(Study material Opens)

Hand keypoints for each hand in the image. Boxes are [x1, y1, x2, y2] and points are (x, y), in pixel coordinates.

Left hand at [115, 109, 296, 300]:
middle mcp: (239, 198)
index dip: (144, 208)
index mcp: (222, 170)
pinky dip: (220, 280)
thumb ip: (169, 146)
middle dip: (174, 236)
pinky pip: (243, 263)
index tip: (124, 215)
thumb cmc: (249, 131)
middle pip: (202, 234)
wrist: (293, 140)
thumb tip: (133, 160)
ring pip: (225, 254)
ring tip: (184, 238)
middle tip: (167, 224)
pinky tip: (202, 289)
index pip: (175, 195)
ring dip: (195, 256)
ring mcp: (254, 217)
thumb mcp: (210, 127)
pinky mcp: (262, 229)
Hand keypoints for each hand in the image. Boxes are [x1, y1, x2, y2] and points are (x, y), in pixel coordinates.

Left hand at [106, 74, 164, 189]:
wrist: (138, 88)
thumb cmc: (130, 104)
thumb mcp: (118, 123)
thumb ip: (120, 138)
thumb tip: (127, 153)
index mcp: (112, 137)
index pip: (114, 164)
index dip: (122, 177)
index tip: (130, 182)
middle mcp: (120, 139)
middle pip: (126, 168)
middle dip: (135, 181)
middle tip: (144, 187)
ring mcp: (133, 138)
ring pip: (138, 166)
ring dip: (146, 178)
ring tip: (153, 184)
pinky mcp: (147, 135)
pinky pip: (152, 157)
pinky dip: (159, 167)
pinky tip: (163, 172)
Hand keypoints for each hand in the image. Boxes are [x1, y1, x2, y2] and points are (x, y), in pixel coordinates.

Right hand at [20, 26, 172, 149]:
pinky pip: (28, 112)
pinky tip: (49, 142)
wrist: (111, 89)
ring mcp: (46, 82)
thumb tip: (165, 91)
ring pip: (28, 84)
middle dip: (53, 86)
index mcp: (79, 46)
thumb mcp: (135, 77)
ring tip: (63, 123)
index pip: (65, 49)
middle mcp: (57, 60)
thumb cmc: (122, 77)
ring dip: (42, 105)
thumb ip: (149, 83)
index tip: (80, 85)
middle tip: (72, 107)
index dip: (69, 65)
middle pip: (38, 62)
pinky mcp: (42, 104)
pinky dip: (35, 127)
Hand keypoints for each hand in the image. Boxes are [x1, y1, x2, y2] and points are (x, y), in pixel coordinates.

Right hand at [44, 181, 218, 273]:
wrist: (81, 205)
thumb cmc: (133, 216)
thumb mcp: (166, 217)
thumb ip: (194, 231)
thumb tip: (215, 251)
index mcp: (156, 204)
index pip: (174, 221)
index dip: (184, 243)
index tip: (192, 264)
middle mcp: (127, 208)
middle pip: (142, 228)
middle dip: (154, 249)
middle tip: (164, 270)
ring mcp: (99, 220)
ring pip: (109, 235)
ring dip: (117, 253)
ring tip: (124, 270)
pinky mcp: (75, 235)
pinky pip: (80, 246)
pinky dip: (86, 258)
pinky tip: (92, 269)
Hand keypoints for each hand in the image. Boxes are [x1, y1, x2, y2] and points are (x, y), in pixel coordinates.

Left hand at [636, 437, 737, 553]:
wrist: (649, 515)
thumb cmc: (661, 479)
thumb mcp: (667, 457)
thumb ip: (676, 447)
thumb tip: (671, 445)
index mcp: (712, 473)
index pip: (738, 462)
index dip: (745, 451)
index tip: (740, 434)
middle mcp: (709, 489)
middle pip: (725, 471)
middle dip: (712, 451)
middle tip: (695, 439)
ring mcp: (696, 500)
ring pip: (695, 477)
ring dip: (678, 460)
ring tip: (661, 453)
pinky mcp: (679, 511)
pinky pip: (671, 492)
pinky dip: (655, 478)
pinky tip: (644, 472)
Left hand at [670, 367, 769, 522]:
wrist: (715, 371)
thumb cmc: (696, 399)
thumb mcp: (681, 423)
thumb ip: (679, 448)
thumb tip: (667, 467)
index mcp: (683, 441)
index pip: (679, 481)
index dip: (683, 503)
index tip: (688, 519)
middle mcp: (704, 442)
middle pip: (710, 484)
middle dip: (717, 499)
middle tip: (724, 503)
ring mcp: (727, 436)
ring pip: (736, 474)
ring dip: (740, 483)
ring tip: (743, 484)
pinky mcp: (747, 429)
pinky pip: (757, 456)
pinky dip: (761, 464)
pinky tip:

(Study material Closes)

Goal of the exercise
Return every record, word for word.

Exercise answer
Hand keypoints for each hand in the image. Boxes are [x1, y1, x2, y2] and points are (x, y), in pixel coordinates.

Left hand at [115, 109, 296, 300]:
middle mcp: (239, 198)
index dip: (144, 208)
index mcp: (222, 170)
pinky dip: (220, 280)
thumb ip: (169, 146)
middle dip: (174, 236)
pinky pip: (243, 263)
index tip: (124, 215)
thumb cmc: (249, 131)
middle pip: (202, 234)
wrist: (293, 140)
thumb tip: (133, 160)
ring pip: (225, 254)
ring tip: (184, 238)
middle tip: (167, 224)
pinky tip: (202, 289)
index pip: (175, 195)
ring dip: (195, 256)
ring mcp: (254, 217)
thumb mcp: (210, 127)
pinky mcp: (262, 229)
Hand keypoints for each hand in the image. Boxes are [x1, y1, x2, y2] and points are (x, y), in pixel coordinates.

Left hand at [106, 74, 164, 189]:
wrist: (138, 88)
thumb cmc: (130, 104)
thumb mcp: (118, 123)
thumb ip: (120, 138)
thumb tip: (127, 153)
index mcp: (112, 137)
index pip: (114, 164)
index dip: (122, 177)
index tip: (130, 182)
middle mcp: (120, 139)
middle pip: (126, 168)
middle dip: (135, 181)
middle tip: (144, 187)
ring mcp: (133, 138)
ring pip: (138, 166)
ring dip: (146, 178)
ring tip: (153, 184)
pinky mcp: (147, 135)
pinky pip: (152, 157)
pinky dip: (159, 167)
pinky tip: (163, 172)
Hand keypoints for each hand in the image. Boxes are [x1, y1, x2, y2] and points are (x, y), in pixel coordinates.

Right hand at [20, 26, 172, 149]:
pinky pip: (28, 112)
pinky tip: (49, 142)
wrist: (111, 89)
ring mcp: (46, 82)
thumb tip: (165, 91)
ring pip: (28, 84)
middle dip: (53, 86)
index mcp: (79, 46)
thumb mcp: (135, 77)
ring tip: (63, 123)
index pip: (65, 49)
middle mcp: (57, 60)
thumb cmc: (122, 77)
ring dip: (42, 105)
thumb ip: (149, 83)
index tip: (80, 85)
middle tip: (72, 107)
index dip: (69, 65)
middle pip: (38, 62)
pinky mcp: (42, 104)
pinky dip: (35, 127)
Hand keypoints for each hand in the image. Boxes are [x1, y1, x2, y2] and points are (x, y), in pixel coordinates.

Right hand at [44, 181, 218, 273]:
wrist: (81, 205)
thumb cmc: (133, 216)
thumb mcp: (166, 217)
thumb ip: (194, 231)
thumb tip: (215, 251)
index mcp: (156, 204)
index pip: (174, 221)
index dip: (184, 243)
index tip: (192, 264)
middle mcp: (127, 208)
middle pip: (142, 228)
middle dip: (154, 249)
middle tip: (164, 270)
ring mcp: (99, 220)
ring pip: (109, 235)
ring dip: (117, 253)
ring tip: (124, 270)
pinky mcp: (75, 235)
pinky pip: (80, 246)
pinky dip: (86, 258)
pinky tip: (92, 269)
Hand keypoints for each hand in the image. Boxes are [x1, y1, x2, y2] and points are (x, y), in pixel coordinates.

Left hand at [636, 437, 737, 553]:
wrist: (649, 515)
thumb cmc: (661, 479)
thumb mcp: (667, 457)
thumb ip: (676, 447)
thumb tip: (671, 445)
index mcp: (712, 473)
index pip: (738, 462)
index dip: (745, 451)
index tip: (740, 434)
middle mcp: (709, 489)
middle pip: (725, 471)
middle dip: (712, 451)
middle tip: (695, 439)
ring mcp: (696, 500)
ring pip: (695, 477)
ring dip: (678, 460)
ring tip: (661, 453)
pinky mcp: (679, 511)
pinky pip: (671, 492)
pinky dip: (655, 478)
pinky tip: (644, 472)
Left hand at [670, 367, 769, 522]:
wrist: (715, 371)
thumb cmc: (696, 399)
thumb mcp: (681, 423)
thumb ip: (679, 448)
thumb tip: (667, 467)
index mcp: (683, 441)
index pip: (679, 481)
index dip: (683, 503)
index tip: (688, 519)
middle mcp: (704, 442)
middle pip: (710, 484)
middle dip: (717, 499)
middle tip: (724, 503)
ring mcp: (727, 436)
ring pip: (736, 474)
ring dip: (740, 483)
ring tip: (743, 484)
pinky mcp: (747, 429)
pinky pip: (757, 456)
pinky dip: (761, 464)
pinky tip:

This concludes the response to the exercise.